I can’t think of anything I’d rather do less than watch The Hobbit. Haven’t we put Peter Jackson‘s six-hour Crayola still-lifes behind us yet? These movies look like Lisa Frank folders come to life, and if Peter’s not going to include magenta unicorns and rainbow clouds in his adventures, he doesn’t care about anyone having a good time.
Meanwhile his star Cate Blanchett, which is Latin for “cheekbones of corundum,” is a damn treasure. I want her in everything: movies, TV shows, flash mobs, yo’ face, etc. And if I’m going to spend my holiday season with Cate Blanchett, I’m going to do it via Notes on a Scandal, the perfect camp trifle. Do you like illicit affairs, scheming lesbians, and bastardly quotes? Then you should really read up on Lillian Hellman. Oh, and watch this week’s Best. Movie. Ever! selection.
Here are five dandy reasons Notes on a Scandal may be the beeeest mooooviee eveeeeer.
1. Does Judi Dench work for Ray-Ban? Because she has a monopoly on shade.
It goes like this: Barbara (Judi Dench) is a veteran teacher and legendary spinster at an English school. She befriends a new teacher named Sheba (Blanchett), which is short for Bathsheba, which certainly isn’t symbolic. Sheba is stuck in an unfulfilling marriage with two mediocre kids, and for some reason she confides this in Scowl Empress Barbara. Good. Lo and behold, Barbara discovers that Sheba is having an affair with a 15-year-old student, and rather than tell on her, she pledges to keep the secret — as long as Sheba complies to her seemingly friendly demands, which grow weirder and kookier as the movie goes on. Oh, Sheba. You charming idiot.
Before the movie spins into delirium, Barbara narrates the story and unleashes fun quotes about everyone in sight. Of Sheba: “Is she a sphinx or is she simply stupid?” Of Sheba’s family: “They do things differently in [their] bourgeois bohemia.” Of her school’s students: “In the old days we confiscated cigarettes and wank mags. Now it’s knives and crack cocaine. And they call it progress.”
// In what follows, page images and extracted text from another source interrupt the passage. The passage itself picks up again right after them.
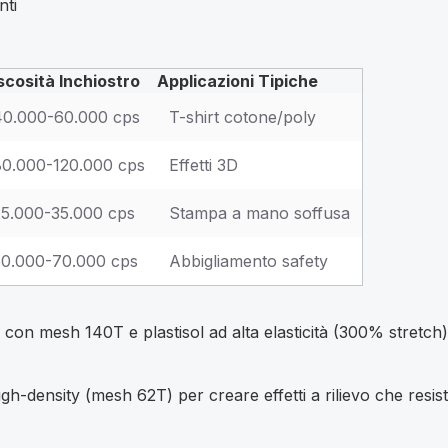
nti
scosità Inchiostro
Applicazioni Tipiche
40.000-60.000 cps
T-shirt cotone/poly
80.000-120.000 cps
Effetti 3D
25.000-35.000 cps
Stampa a mano soffusa
50.000-70.000 cps
Abbigliamento safety
con mesh 140T e plastisol ad alta elasticità (300% stretch)
h-density (mesh 62T) per creare effetti a rilievo che resis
It didn’t hit me until re-watching Notes on a Scandal that Judi Dench is rarely this snooty on film anymore. So each bitchy quote here is a charm, a Werther’s Original to tickle your blackest thatch of soul. When she calls Sheba’s Down Syndrome-affected son “a somewhat tiresome court jester,” I personally abandoned all decorum, choked on my howls of laughter, and fell through the floor into the sky.
2. Cate cannot. Stop. Messing up.
You hate to see a character so helpless. Or do you? I’m kidding. I love watching Sheba stumble into an affair with a juvenile delinquent. I know it’s pedophilia and that’s repulsive, but so is being stupid. Barbara merely has to peek in a window on campus to discover Sheba’s transgressions. Come on, Sheba. Take that shit to a handicapped stall at Barnes & Noble.
Cate’s personal Vili Fualaau, this brooding chap, does a pretty good job in a supporting role. But you can tell by the layers of hoodie and Benicio del Toro undertones that he’s bad news. Sheba! You fool! Never date someone whose favorite movie is definitely Green Street Hooligans.